Task instructions: Look through the lines below for the word "matrix", and copy every line that has it.

Record set:
---*---
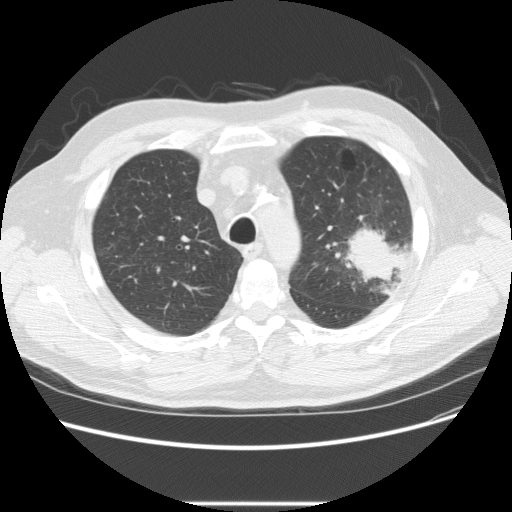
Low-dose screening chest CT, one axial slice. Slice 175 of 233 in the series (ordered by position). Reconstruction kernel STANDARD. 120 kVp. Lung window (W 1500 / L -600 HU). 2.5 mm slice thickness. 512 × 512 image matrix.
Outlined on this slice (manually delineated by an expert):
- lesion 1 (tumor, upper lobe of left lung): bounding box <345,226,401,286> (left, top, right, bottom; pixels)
---*---
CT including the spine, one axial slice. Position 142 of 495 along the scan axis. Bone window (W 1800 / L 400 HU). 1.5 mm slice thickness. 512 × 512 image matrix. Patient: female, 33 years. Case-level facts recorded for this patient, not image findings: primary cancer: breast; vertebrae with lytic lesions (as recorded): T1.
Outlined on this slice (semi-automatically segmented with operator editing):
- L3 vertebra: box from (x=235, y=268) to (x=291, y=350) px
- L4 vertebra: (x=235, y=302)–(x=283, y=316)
---*---
Answer for the task:
Low-dose screening chest CT, one axial slice. Slice 175 of 233 in the series (ordered by position). Reconstruction kernel STANDARD. 120 kVp. Lung window (W 1500 / L -600 HU). 2.5 mm slice thickness. 512 × 512 image matrix.
CT including the spine, one axial slice. Position 142 of 495 along the scan axis. Bone window (W 1800 / L 400 HU). 1.5 mm slice thickness. 512 × 512 image matrix. Patient: female, 33 years. Case-level facts recorded for this patient, not image findings: primary cancer: breast; vertebrae with lytic lesions (as recorded): T1.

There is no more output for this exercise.